Dodaje też, że asymetria warg sromowych może znacznie utrudniać kobietom normalne funkcjonowanie. Nie chodzi tu tylko o kompleksy wynikające z niezadowolenia z wyglądu. Przerośnięte wargi sromowe mogą powodować ból nie tylko podczas stosunku, czy uprawiania sportu, ale wręcz w czasie chodzenia. Bywa też, że kobieta częściej zmaga się z infekcjami okolic intymnych. Także w tej sytuacji pomocne jest ostrzykiwanie warg sromowych większych preparatem z kwasem hialuronowym bądź wypełnianie ich własną tkanką tłuszczową pacjentki.

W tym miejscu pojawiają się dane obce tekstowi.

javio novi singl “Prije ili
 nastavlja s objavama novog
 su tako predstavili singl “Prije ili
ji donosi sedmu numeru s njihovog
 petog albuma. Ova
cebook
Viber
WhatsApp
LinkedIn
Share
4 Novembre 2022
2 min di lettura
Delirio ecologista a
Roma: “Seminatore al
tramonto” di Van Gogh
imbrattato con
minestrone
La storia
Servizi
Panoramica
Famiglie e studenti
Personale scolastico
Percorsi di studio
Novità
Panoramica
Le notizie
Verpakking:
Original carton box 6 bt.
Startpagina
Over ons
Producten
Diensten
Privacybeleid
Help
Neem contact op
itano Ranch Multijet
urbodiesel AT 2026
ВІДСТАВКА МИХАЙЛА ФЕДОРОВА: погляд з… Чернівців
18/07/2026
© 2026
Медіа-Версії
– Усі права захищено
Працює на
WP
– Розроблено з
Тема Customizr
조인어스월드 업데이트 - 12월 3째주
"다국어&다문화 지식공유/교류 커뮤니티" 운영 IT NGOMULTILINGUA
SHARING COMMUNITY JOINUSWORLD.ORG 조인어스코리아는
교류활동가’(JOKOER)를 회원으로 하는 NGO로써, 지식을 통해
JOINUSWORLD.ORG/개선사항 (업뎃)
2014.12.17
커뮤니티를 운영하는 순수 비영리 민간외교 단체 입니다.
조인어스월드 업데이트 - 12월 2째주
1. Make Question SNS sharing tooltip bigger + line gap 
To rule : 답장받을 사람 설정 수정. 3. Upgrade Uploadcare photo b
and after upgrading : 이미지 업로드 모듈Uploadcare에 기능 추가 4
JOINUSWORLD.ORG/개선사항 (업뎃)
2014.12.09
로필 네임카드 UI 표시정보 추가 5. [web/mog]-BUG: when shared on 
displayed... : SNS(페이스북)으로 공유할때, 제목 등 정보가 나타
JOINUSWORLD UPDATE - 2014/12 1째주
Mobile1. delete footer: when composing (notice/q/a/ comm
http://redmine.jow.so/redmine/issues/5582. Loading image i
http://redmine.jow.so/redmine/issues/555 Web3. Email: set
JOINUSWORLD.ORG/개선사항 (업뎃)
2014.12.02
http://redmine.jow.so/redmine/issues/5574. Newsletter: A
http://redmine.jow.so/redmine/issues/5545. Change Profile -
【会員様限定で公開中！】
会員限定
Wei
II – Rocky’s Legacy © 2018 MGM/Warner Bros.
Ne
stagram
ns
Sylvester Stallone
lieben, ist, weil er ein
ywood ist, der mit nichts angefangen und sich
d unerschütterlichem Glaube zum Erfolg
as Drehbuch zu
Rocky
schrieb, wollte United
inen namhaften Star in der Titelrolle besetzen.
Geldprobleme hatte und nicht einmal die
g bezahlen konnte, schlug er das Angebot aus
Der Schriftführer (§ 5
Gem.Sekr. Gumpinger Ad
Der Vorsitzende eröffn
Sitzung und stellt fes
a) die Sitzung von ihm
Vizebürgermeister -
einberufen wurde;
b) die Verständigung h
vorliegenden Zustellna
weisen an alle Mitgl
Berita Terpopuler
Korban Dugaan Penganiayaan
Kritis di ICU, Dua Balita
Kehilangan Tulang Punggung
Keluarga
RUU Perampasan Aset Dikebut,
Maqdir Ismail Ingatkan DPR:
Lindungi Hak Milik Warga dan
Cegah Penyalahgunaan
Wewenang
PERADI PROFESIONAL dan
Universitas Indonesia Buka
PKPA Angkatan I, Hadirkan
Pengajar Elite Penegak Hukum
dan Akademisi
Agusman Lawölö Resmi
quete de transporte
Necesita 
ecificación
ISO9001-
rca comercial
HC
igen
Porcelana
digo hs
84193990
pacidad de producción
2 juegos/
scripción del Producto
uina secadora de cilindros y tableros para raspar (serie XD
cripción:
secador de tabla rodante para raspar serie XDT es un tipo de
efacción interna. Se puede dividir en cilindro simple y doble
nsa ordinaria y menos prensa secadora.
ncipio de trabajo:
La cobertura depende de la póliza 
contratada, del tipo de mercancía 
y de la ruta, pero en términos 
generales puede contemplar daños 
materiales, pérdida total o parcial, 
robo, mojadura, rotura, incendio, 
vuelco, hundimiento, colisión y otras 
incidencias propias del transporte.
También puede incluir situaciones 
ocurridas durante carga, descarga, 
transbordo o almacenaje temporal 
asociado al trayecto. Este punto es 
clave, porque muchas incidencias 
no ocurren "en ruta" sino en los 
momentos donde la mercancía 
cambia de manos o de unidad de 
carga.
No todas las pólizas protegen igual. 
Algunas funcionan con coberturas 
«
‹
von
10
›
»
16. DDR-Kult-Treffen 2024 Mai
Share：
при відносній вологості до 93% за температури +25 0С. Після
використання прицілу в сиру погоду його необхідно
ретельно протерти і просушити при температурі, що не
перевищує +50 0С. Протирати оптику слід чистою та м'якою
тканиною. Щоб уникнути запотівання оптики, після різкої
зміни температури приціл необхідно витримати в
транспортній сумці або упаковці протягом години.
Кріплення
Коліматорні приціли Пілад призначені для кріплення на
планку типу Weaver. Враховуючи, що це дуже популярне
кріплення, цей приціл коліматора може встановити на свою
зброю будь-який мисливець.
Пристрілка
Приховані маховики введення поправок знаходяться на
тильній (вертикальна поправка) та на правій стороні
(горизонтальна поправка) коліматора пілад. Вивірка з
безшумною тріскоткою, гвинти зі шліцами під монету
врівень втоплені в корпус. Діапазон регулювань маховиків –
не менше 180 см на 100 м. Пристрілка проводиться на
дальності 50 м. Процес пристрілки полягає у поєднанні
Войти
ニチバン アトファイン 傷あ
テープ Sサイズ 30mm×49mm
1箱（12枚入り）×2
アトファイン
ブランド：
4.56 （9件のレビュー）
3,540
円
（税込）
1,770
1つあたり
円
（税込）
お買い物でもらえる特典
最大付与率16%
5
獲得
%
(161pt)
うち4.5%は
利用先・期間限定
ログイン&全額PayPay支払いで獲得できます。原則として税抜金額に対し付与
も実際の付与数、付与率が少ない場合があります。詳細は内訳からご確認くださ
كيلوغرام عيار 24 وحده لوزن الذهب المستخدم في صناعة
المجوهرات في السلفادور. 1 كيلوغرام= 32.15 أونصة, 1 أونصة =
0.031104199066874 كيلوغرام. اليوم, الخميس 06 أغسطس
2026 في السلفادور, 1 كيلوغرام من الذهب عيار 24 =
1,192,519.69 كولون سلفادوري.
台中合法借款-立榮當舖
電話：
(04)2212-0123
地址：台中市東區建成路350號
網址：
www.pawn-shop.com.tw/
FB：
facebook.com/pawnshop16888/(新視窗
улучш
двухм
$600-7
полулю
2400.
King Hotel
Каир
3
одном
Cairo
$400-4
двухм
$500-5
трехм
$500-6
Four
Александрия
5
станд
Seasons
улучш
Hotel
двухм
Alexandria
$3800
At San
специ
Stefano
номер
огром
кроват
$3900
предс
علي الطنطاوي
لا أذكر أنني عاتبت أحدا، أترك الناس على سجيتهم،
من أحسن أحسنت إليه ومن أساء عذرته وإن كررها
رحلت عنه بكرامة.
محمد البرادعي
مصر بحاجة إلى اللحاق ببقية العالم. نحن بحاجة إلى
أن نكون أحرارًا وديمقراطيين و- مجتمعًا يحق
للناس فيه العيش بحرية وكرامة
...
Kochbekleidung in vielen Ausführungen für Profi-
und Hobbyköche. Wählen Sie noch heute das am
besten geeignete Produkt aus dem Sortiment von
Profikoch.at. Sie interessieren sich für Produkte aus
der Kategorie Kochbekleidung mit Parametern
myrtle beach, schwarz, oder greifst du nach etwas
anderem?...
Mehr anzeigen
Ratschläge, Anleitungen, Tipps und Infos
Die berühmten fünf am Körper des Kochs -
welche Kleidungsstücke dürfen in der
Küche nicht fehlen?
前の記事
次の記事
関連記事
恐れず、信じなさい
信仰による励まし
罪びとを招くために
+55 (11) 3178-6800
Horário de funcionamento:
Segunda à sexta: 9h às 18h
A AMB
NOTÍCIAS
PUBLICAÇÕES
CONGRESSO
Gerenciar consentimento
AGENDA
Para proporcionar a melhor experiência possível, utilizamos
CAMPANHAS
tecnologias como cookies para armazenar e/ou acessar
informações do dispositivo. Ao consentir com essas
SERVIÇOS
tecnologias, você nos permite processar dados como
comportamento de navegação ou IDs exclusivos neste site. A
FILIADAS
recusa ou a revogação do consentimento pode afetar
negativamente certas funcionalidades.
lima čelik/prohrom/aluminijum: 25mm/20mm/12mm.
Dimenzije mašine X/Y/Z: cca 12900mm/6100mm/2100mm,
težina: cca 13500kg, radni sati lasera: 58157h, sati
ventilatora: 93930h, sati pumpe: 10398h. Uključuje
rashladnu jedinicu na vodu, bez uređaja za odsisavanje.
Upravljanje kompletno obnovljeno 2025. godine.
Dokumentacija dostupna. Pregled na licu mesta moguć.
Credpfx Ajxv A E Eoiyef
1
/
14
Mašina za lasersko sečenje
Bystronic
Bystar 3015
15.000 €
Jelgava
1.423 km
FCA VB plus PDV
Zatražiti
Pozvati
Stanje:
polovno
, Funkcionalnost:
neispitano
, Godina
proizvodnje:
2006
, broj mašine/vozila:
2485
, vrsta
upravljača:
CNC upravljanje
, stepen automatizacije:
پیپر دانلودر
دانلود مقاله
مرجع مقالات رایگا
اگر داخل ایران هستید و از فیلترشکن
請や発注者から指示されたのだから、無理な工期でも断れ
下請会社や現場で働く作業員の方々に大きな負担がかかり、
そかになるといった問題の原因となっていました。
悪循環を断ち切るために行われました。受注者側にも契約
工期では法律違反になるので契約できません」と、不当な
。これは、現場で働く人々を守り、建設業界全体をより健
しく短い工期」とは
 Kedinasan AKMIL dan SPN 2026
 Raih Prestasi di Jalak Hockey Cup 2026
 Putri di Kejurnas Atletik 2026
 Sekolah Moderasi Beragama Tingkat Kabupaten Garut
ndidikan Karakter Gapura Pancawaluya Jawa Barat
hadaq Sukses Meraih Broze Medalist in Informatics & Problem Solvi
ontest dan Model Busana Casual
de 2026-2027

Wykonuje się również labioplastykę, czyli plastykę warg sromowych mniejszych.
Ginekologia estetyczna wychodzi naprzeciw także oczekiwaniem kobiet, które po prostu nie są zadowolone z wyglądu swoich okolic intymnych, uważają, że w jakiś sposób odbiega on od normy. Wśród dostępnych zabiegów jest na przykład lipoliza laserowa. Korzystają z niej np. kobiety, u których wzgórek łonowy nie wygląda atrakcyjnie z powodu nadmiernej tuszy. – Można go „rozbić” laserem – wyjaśnia specjalistka.
Dostępna jest także rewitalizacja i odmładzanie krocza czy wybielanie warg sromowych.